5.2. Farklı Canlılarda Koku Alma
Hayvanlarda kokular, besinin ya da gereksinim duyulan diğer maddelerin ortamda bulunup bulunmadığını anlamanın yanında, zararlı maddelerin tespit edilebilmesi, eşlerin birbirini bulabilmesi ya da alanda diğer canlıların bulunup bulunmadığının anlaşılabilmesi gibi durumlar için de büyük önem taşır. Bazı canlı gruplarındaysa, kokular doğrudan iletişim aracı olarak kullanılır.

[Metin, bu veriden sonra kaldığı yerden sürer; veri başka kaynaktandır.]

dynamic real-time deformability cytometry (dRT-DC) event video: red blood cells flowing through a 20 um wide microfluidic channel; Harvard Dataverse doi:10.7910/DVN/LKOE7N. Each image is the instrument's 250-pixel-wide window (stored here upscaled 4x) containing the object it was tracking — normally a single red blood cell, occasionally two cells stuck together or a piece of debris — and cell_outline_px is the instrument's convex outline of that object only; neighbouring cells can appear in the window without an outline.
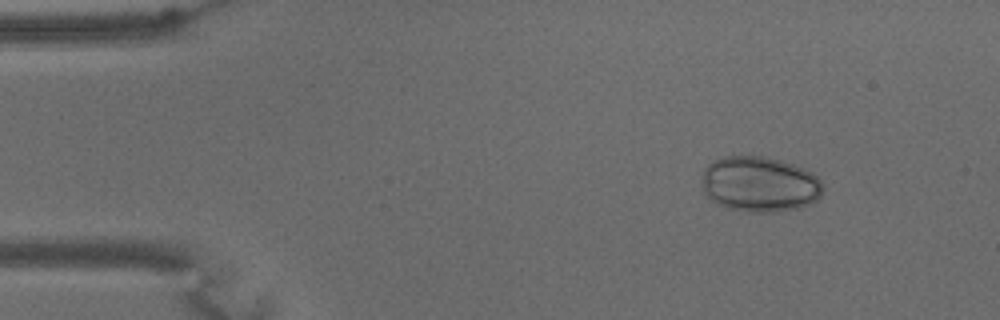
{"species": "common noctule bat (a hibernating species)", "species_latin": "Nyctalus noctula", "temperature_condition": "warm", "stored_images_in_passage": 67, "camera_frame_rate_fps": 3000, "um_per_image_px": 0.085, "animal": {"sex": "male", "body_mass_g": 15.6}, "frame": {"image": 1, "passage_image": 8, "time_ms": 2.333, "image_size_px": [1000, 320], "cell_outline_px": [[824, 188], [820, 196], [816, 200], [808, 204], [796, 208], [776, 212], [748, 212], [728, 208], [716, 204], [704, 192], [704, 168], [708, 164], [724, 156], [764, 156], [792, 164], [812, 172], [820, 180]], "centroid_in_image_um": [64.58, 15.66], "position_along_channel_um": 20.4, "area_um2": 38.9}}
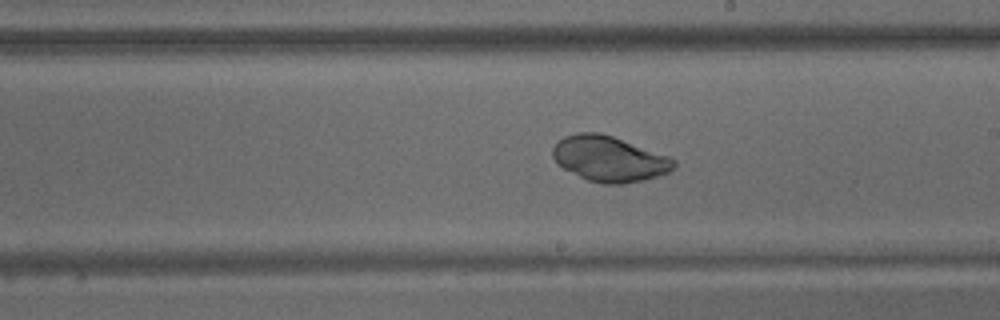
{"frame": {"image": 2, "passage_image": 38, "time_ms": 12.333, "image_size_px": [1000, 320], "cell_outline_px": [[676, 164], [668, 172], [644, 180], [620, 184], [604, 184], [588, 180], [556, 164], [552, 156], [552, 148], [564, 136], [576, 132], [600, 132], [612, 136], [668, 156], [676, 160]], "centroid_in_image_um": [51.75, 13.49], "position_along_channel_um": 237.2, "area_um2": 31.85}}
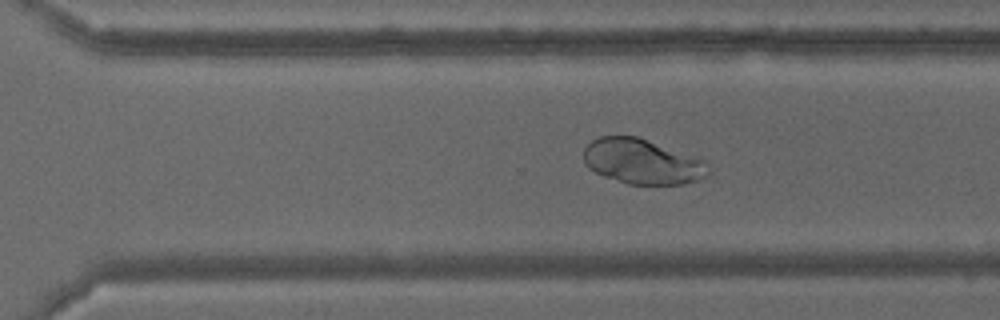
{"frame": {"image": 3, "passage_image": 46, "time_ms": 15.0, "image_size_px": [1000, 320], "cell_outline_px": [[712, 172], [708, 176], [700, 180], [680, 184], [628, 184], [604, 176], [588, 168], [584, 164], [584, 148], [592, 140], [600, 136], [640, 136], [704, 160], [708, 164]], "centroid_in_image_um": [54.62, 13.73], "position_along_channel_um": 316.0, "area_um2": 33.06}}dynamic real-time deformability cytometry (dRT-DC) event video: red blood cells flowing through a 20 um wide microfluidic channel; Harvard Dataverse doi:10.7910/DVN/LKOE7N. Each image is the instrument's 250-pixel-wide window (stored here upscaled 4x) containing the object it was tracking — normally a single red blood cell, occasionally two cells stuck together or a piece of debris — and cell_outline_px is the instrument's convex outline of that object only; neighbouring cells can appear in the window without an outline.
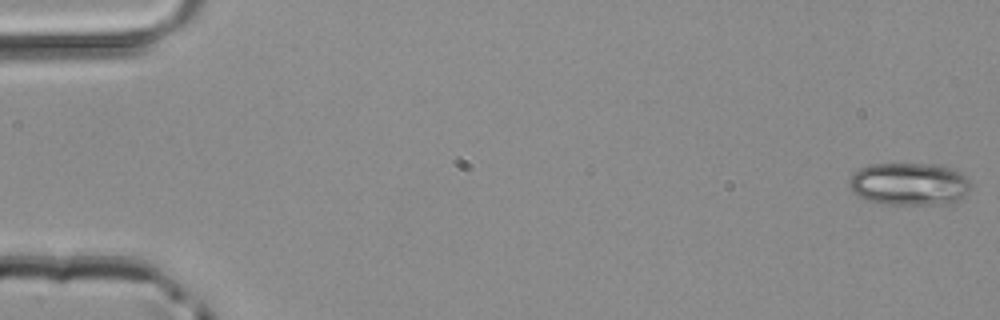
{"species": "common noctule bat (a hibernating species)", "species_latin": "Nyctalus noctula", "temperature_condition": "room temperature", "stored_images_in_passage": 50, "camera_frame_rate_fps": 3000, "um_per_image_px": 0.085, "animal": {"sex": "male", "body_mass_g": 20.4}, "frame": {"image": 1, "passage_image": 1, "time_ms": 0.0, "image_size_px": [1000, 320], "cell_outline_px": [[968, 192], [956, 204], [884, 204], [868, 200], [852, 192], [848, 184], [848, 180], [860, 168], [868, 164], [936, 164], [956, 168], [968, 180]], "centroid_in_image_um": [77.3, 15.64], "position_along_channel_um": 7.7, "area_um2": 30.4}}
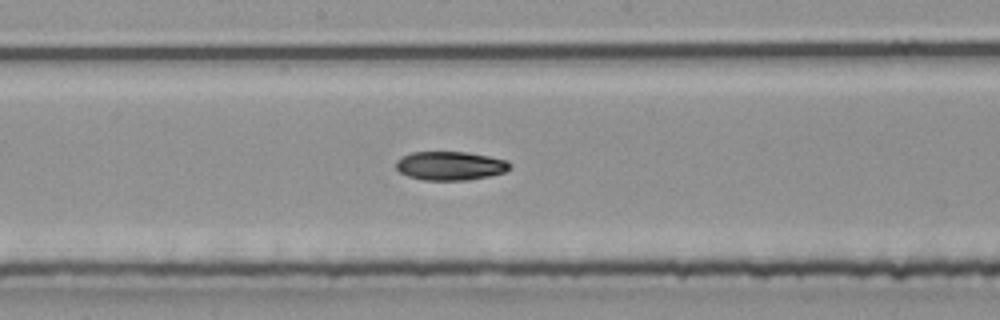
{"frame": {"image": 2, "passage_image": 27, "time_ms": 8.667, "image_size_px": [1000, 320], "cell_outline_px": [[508, 168], [504, 172], [488, 176], [468, 180], [424, 180], [408, 176], [400, 172], [396, 168], [396, 160], [400, 156], [412, 152], [468, 152], [508, 160]], "centroid_in_image_um": [38.22, 14.08], "position_along_channel_um": 210.0, "area_um2": 19.02}}
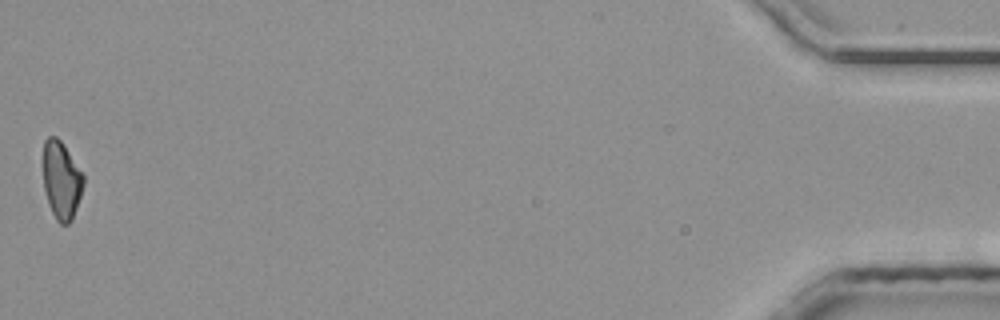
{"frame": {"image": 3, "passage_image": 50, "time_ms": 16.333, "image_size_px": [1000, 320], "cell_outline_px": [[84, 184], [72, 220], [68, 224], [60, 224], [56, 220], [48, 204], [44, 188], [40, 164], [40, 160], [44, 140], [48, 136], [56, 136], [60, 140], [84, 176]], "centroid_in_image_um": [5.15, 15.28], "position_along_channel_um": 430.0, "area_um2": 18.73}}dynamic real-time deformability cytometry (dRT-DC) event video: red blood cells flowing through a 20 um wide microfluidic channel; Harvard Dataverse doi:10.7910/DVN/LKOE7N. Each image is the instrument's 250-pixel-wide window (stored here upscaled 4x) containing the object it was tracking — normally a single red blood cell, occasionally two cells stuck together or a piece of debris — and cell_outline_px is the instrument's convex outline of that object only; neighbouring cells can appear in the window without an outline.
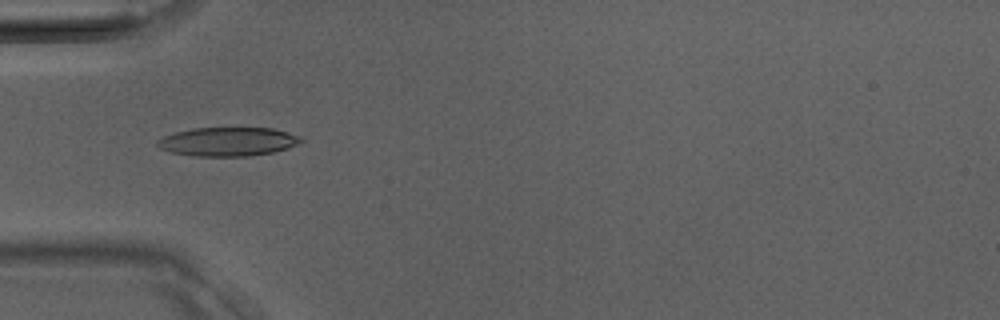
{"species": "Egyptian fruit bat (a non-hibernating species)", "species_latin": "Rousettus aegyptiacus", "temperature_condition": "room temperature", "stored_images_in_passage": 39, "camera_frame_rate_fps": 3000, "um_per_image_px": 0.085, "animal": {"sex": "male"}, "frame": {"image": 1, "passage_image": 12, "time_ms": 3.667, "image_size_px": [1000, 320], "cell_outline_px": [[304, 140], [288, 148], [272, 152], [248, 156], [192, 156], [172, 152], [160, 148], [156, 144], [156, 140], [164, 136], [176, 132], [192, 128], [272, 128], [300, 136]], "centroid_in_image_um": [19.35, 12.04], "position_along_channel_um": 65.7, "area_um2": 23.99}}
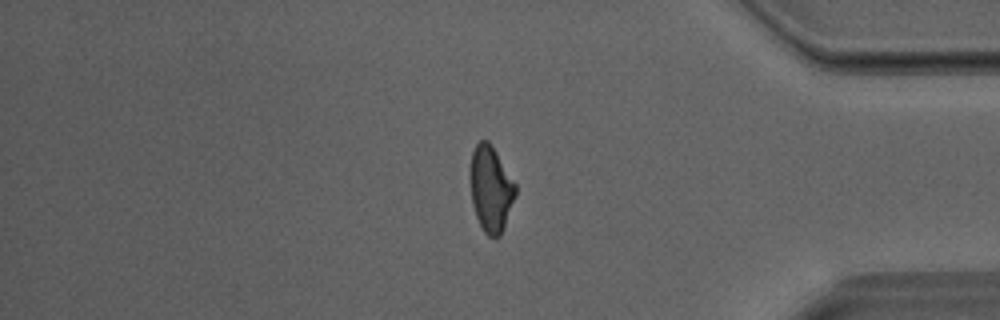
{"frame": {"image": 2, "passage_image": 32, "time_ms": 10.333, "image_size_px": [1000, 320], "cell_outline_px": [[516, 196], [500, 236], [488, 236], [484, 232], [476, 216], [472, 204], [472, 152], [476, 144], [480, 140], [488, 140], [492, 144], [516, 184]], "centroid_in_image_um": [41.75, 16.04], "position_along_channel_um": 393.4, "area_um2": 22.2}}
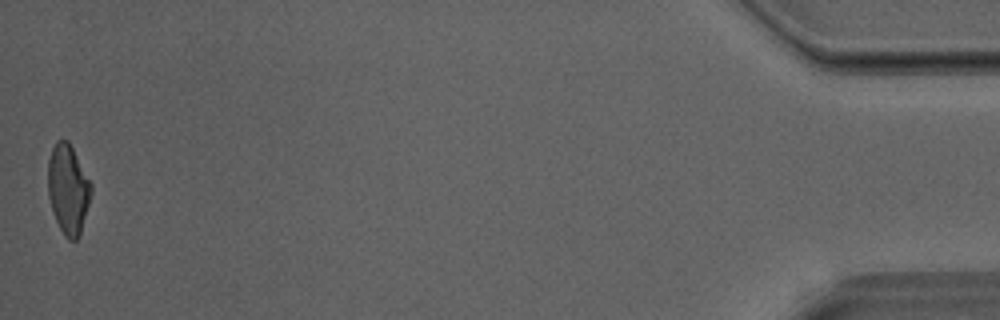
{"frame": {"image": 3, "passage_image": 38, "time_ms": 12.333, "image_size_px": [1000, 320], "cell_outline_px": [[92, 192], [80, 232], [76, 240], [68, 240], [64, 236], [56, 220], [48, 196], [48, 160], [52, 148], [56, 140], [68, 140], [92, 184]], "centroid_in_image_um": [5.78, 16.06], "position_along_channel_um": 429.4, "area_um2": 22.31}}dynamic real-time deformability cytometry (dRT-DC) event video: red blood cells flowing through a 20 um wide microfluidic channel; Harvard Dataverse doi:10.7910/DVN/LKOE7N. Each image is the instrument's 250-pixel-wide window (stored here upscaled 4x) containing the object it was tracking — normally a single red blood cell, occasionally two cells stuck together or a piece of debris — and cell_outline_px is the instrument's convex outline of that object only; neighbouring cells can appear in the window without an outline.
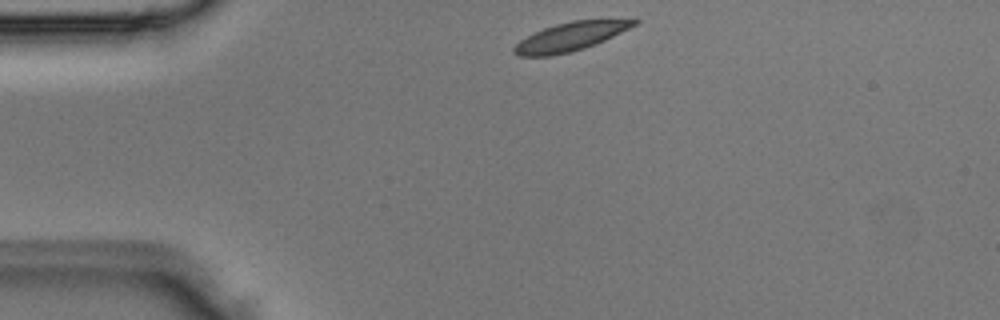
{"species": "Egyptian fruit bat (a non-hibernating species)", "species_latin": "Rousettus aegyptiacus", "temperature_condition": "room temperature", "stored_images_in_passage": 2, "camera_frame_rate_fps": 3000, "um_per_image_px": 0.085, "animal": {"sex": "male"}, "frame": {"image": 1, "passage_image": 1, "time_ms": 0.0, "image_size_px": [1000, 320], "cell_outline_px": [[640, 20], [636, 24], [596, 44], [584, 48], [552, 56], [520, 56], [512, 52], [512, 48], [520, 40], [544, 28], [556, 24], [572, 20], [636, 16]], "centroid_in_image_um": [48.6, 3.06], "position_along_channel_um": 36.4, "area_um2": 20.46}}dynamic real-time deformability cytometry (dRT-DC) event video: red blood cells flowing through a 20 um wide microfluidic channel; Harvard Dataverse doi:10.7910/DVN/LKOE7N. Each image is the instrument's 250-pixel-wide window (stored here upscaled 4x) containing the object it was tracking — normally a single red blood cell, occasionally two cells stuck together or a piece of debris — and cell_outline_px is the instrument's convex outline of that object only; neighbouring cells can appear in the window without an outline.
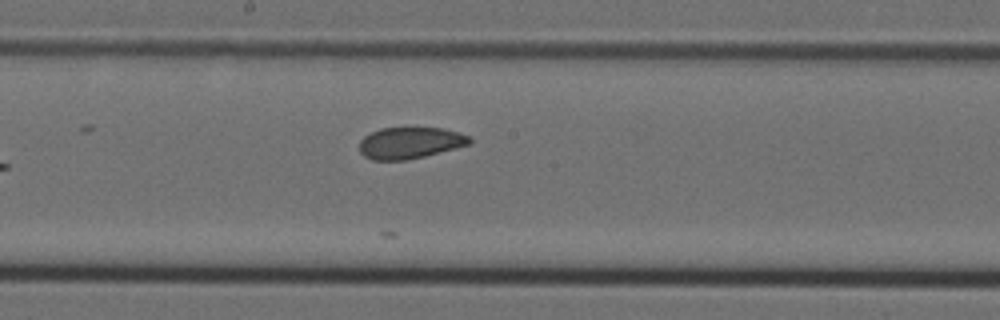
{"species": "Egyptian fruit bat (a non-hibernating species)", "species_latin": "Rousettus aegyptiacus", "temperature_condition": "cold", "stored_images_in_passage": 9, "camera_frame_rate_fps": 3000, "um_per_image_px": 0.085, "animal": {"sex": "female"}, "frame": {"image": 1, "passage_image": 9, "time_ms": 2.667, "image_size_px": [1000, 320], "cell_outline_px": [[472, 140], [468, 144], [424, 156], [404, 160], [372, 160], [364, 156], [360, 152], [360, 140], [364, 136], [380, 128], [444, 128], [468, 136]], "centroid_in_image_um": [34.8, 12.14], "position_along_channel_um": 213.4, "area_um2": 19.88}}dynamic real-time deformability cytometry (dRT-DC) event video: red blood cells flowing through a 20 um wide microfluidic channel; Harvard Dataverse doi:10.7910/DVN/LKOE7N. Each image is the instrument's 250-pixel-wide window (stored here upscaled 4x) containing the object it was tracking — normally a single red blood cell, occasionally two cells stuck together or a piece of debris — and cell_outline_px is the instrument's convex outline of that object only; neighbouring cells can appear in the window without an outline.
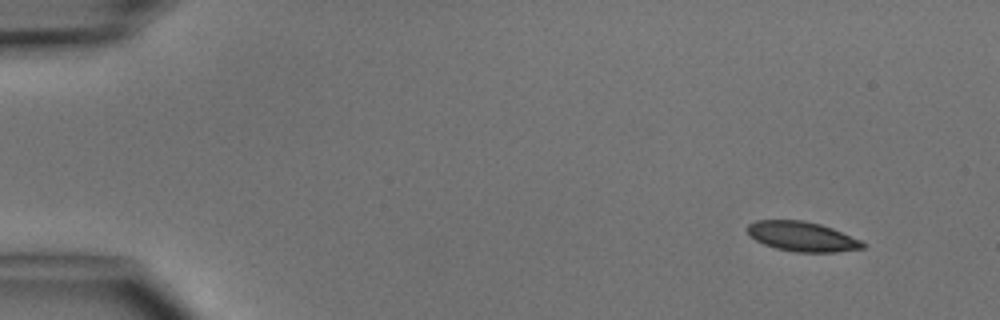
{"species": "common noctule bat (a hibernating species)", "species_latin": "Nyctalus noctula", "temperature_condition": "cold", "stored_images_in_passage": 5, "camera_frame_rate_fps": 3000, "um_per_image_px": 0.085, "animal": {"sex": "male", "body_mass_g": 15.6}, "frame": {"image": 1, "passage_image": 5, "time_ms": 5.667, "image_size_px": [1000, 320], "cell_outline_px": [[868, 244], [864, 248], [836, 252], [796, 252], [776, 248], [764, 244], [756, 240], [748, 232], [748, 224], [756, 220], [804, 220], [820, 224], [832, 228], [860, 240]], "centroid_in_image_um": [68.21, 20.1], "position_along_channel_um": 16.8, "area_um2": 19.88}}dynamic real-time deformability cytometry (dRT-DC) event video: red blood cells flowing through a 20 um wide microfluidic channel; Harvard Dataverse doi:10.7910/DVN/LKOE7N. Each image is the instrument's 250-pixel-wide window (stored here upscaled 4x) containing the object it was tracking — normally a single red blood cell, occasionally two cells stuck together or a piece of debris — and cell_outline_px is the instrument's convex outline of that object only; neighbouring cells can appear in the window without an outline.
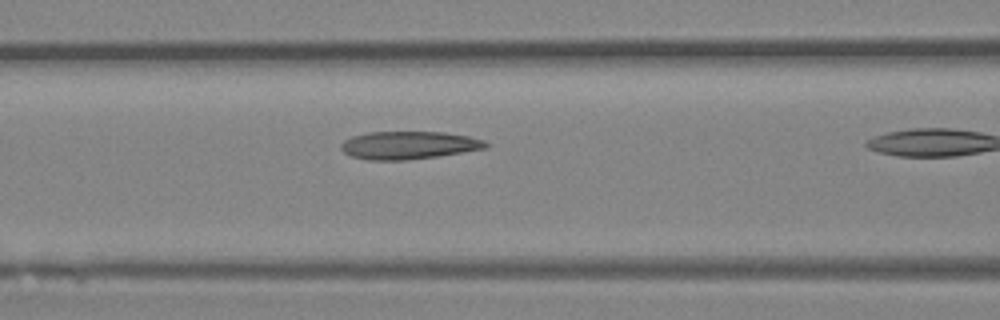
{"species": "Egyptian fruit bat (a non-hibernating species)", "species_latin": "Rousettus aegyptiacus", "temperature_condition": "room temperature", "stored_images_in_passage": 19, "camera_frame_rate_fps": 3000, "um_per_image_px": 0.085, "animal": {"sex": "female"}, "frame": {"image": 1, "passage_image": 16, "time_ms": 5.0, "image_size_px": [1000, 320], "cell_outline_px": [[488, 148], [440, 156], [408, 160], [368, 160], [352, 156], [344, 152], [340, 148], [340, 144], [344, 140], [352, 136], [368, 132], [444, 132], [468, 136], [484, 140], [488, 144]], "centroid_in_image_um": [34.75, 12.34], "position_along_channel_um": 131.9, "area_um2": 23.64}}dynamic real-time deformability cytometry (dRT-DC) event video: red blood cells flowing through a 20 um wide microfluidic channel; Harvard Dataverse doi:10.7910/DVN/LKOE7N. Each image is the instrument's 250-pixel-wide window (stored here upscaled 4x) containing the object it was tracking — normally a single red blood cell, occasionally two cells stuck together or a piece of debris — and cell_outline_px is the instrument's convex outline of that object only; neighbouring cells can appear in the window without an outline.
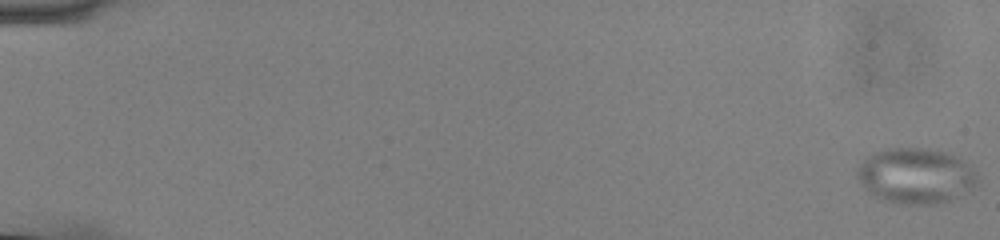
{"species": "common noctule bat (a hibernating species)", "species_latin": "Nyctalus noctula", "temperature_condition": "cold", "stored_images_in_passage": 57, "camera_frame_rate_fps": 3000, "um_per_image_px": 0.085, "animal": {"sex": "male", "body_mass_g": 13.0, "forearm_length_mm": 53.1}, "frame": {"image": 1, "passage_image": 1, "time_ms": 0.0, "image_size_px": [1000, 240], "cell_outline_px": [[980, 180], [972, 188], [948, 200], [936, 204], [904, 204], [880, 200], [864, 188], [856, 176], [856, 168], [868, 156], [876, 152], [888, 148], [928, 148], [944, 152], [956, 156], [976, 172]], "centroid_in_image_um": [77.8, 14.94], "position_along_channel_um": 7.2, "area_um2": 38.73}}
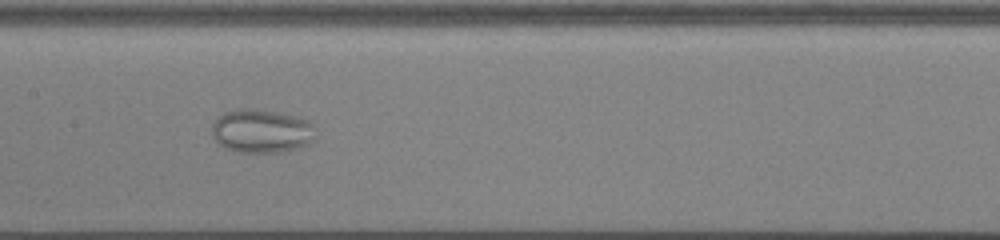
{"frame": {"image": 2, "passage_image": 30, "time_ms": 9.667, "image_size_px": [1000, 240], "cell_outline_px": [[316, 140], [308, 144], [288, 152], [240, 152], [224, 148], [212, 136], [212, 124], [224, 112], [236, 108], [248, 108], [280, 112], [296, 116], [308, 120], [312, 124], [316, 136]], "centroid_in_image_um": [22.26, 11.14], "position_along_channel_um": 185.1, "area_um2": 26.7}}
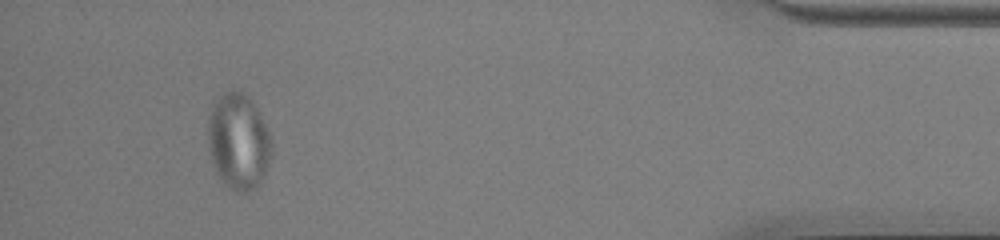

Koku algısı çok iyi gelişmiş olan canlılara “makrosmatik” canlılar denir. Evcil hayvanların ve etçil beslenen memelilerin çoğu, bu gruptadırlar. Koku organları az gelişmiş olan canlılar “mikrosmatik” olarak bilinirler ve insan bu gruba girer. Bazı sucul hayvanlar gibi, koku algısı hiç gelişmemiş olan canlılar da “anosmatik” canlılar olarak tanımlanır.
Omurgasızlarda genel olarak koku alma duyusu iyi gelişmiştir. Özellikle bazı gruplarında, yüksek derecede özelleşmiş ve çok hassas bir koku alma duyusu bulunur. Böcekler, antenlerinin üzerinde ya da vücutlarının başka yerlerinde bulunabilen “sensilla” adındaki yapılar aracılığıyla kokuları alırlar. Bu yapılara ulaşan koku molekülleri, koku bağlayıcı proteinler (OBP’ler) ile etkileşime girer ve duyu sinirlerini uyarır. Koku uyartısı ilk olarak antennal lobda işlenir. Burada bulunan glomeruli yapılarında, duyu sinirleri projeksiyon sinirleriyle sinaps yapar. Projeksiyon sinirleri de, koku algısını protoserebrumun lateral boynuz bölgesine aktarır.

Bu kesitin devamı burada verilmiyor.